Crate ferro_airflow_dag_parser 

Source
Expand description

§ferro-airflow-dag-parser

License Rust 1.85+

Static, AST-based extractor for Apache Airflow™ Python DAG files. Recovers dag_id, task_ids, task dependencies, schedule, and a catalogue of “this can’t be resolved statically” markers — without running the source.

⚠️ Alpha (v0.0.1). API will change between 0.0.x releases. The implementation is pulled from production use in the Ferro ecosystem; it is the static fast-path that orchestrators use to skip CPython evaluation when a DAG file’s structure can be determined by looking at the Python AST alone.

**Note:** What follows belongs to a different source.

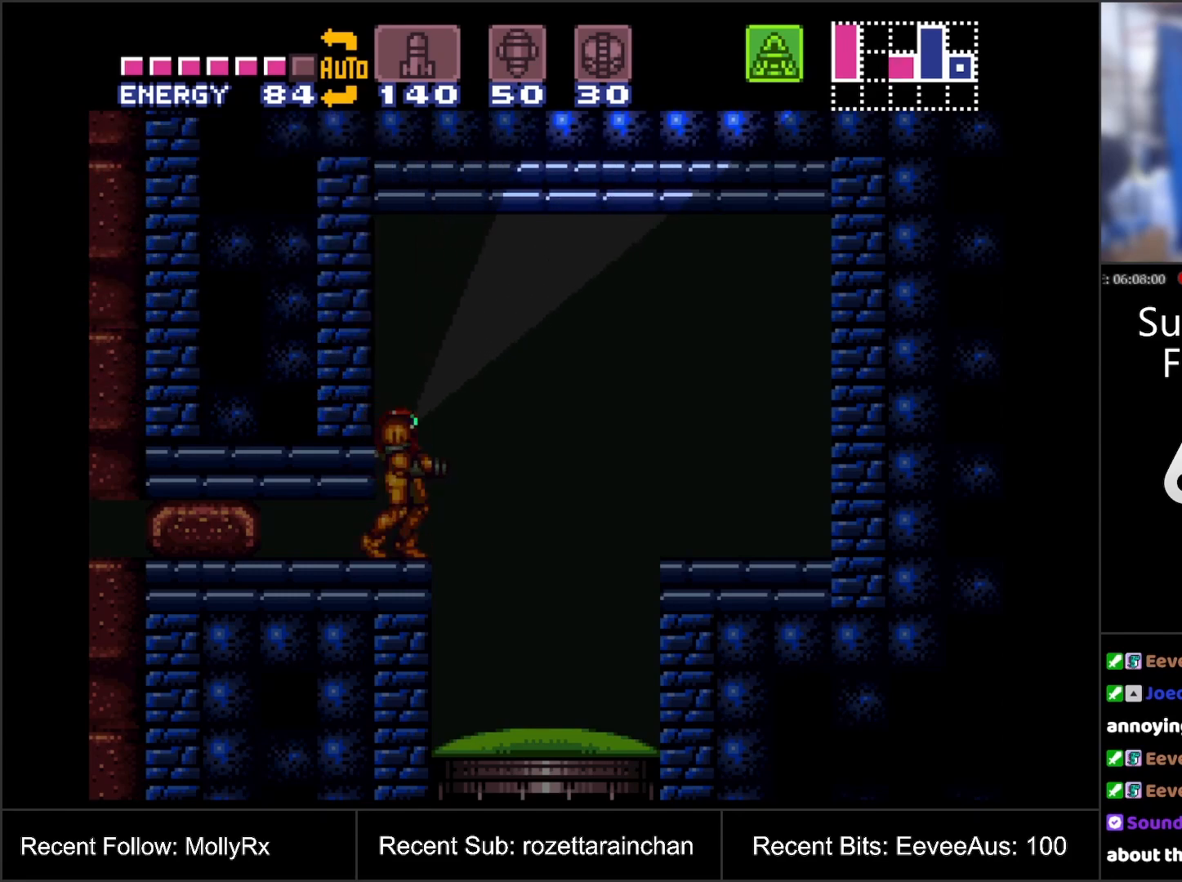
{"buttons": [], "events": [[233, "DPAD_DOWN", "up"], [283, "A", "up"], [417, "DPAD_DOWN", "down"], [483, "DPAD_DOWN", "up"]]}
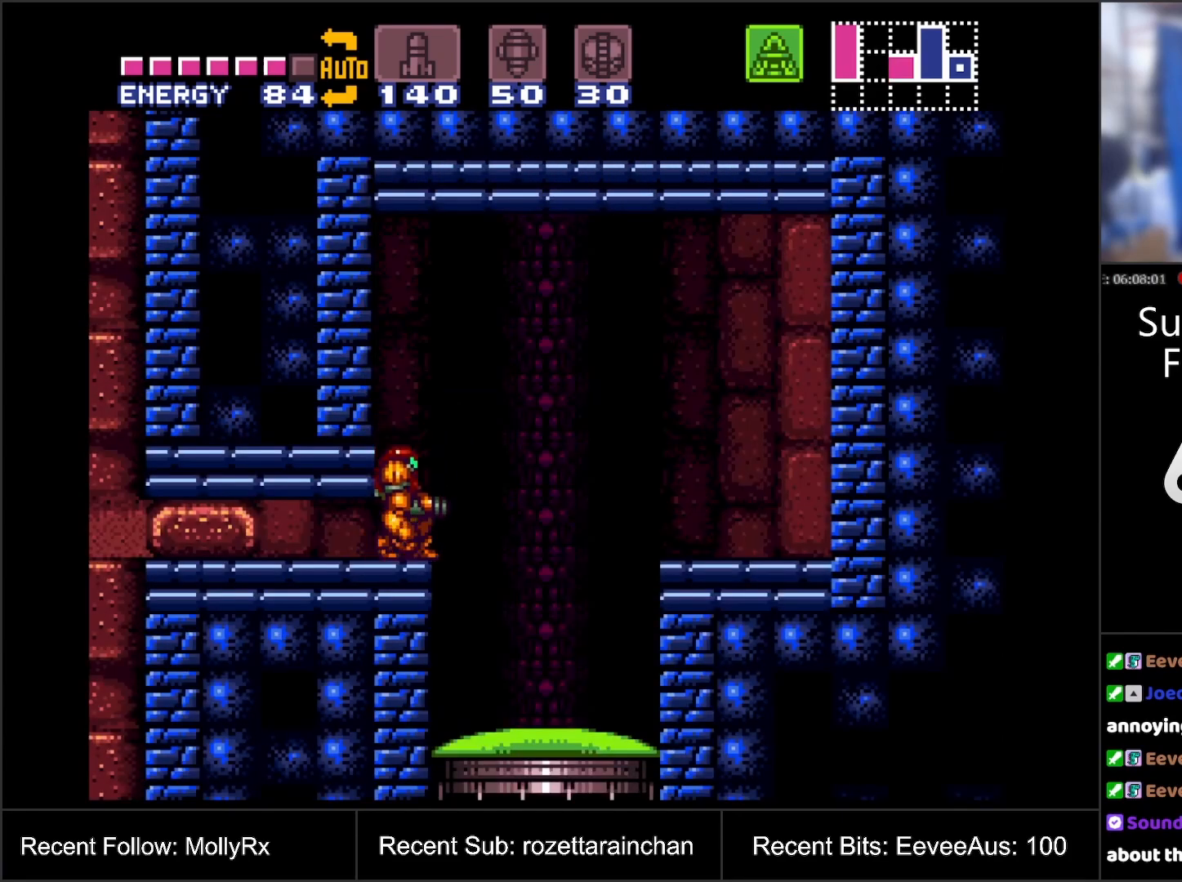
{"buttons": ["DPAD_LEFT"], "events": [[33, "DPAD_DOWN", "down"], [133, "DPAD_DOWN", "up"], [217, "DPAD_LEFT", "down"]]}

Part of the Ferro ecosystem. Extracted from production use in FerroAir (an Airflow-3-compatible orchestrator written in Rust).

§What this crate does

Apache Airflow’s reference scheduler imports every dags/*.py file through CPython on every poll cycle so it can read the resulting DAG objects. That works, but it pays the full cost of evaluating every import-time expression — including the ones that have no side effects relevant to the scheduler.

This crate parses the Python source with the ruff_python_parser (vendored as littrs-ruff-python-parser) and walks the AST to recover the same information statically:

  • DAG ID — from with DAG(dag_id="…") or @dag def fn():.
  • Task IDs — from every task_id="…" operator kwarg and every @task-decorated function name, deduplicated, source-order preserved.
  • Schedule — schedule="@daily" / schedule_interval="…" / timetable=…. Best-effort stringified for non-string literals.
  • Dependency edges — >> / << / set_upstream / set_downstream.
  • default_args={…} presence flag.
  • Source span (1-indexed inclusive lines) for error messages and jump-to-DAG features.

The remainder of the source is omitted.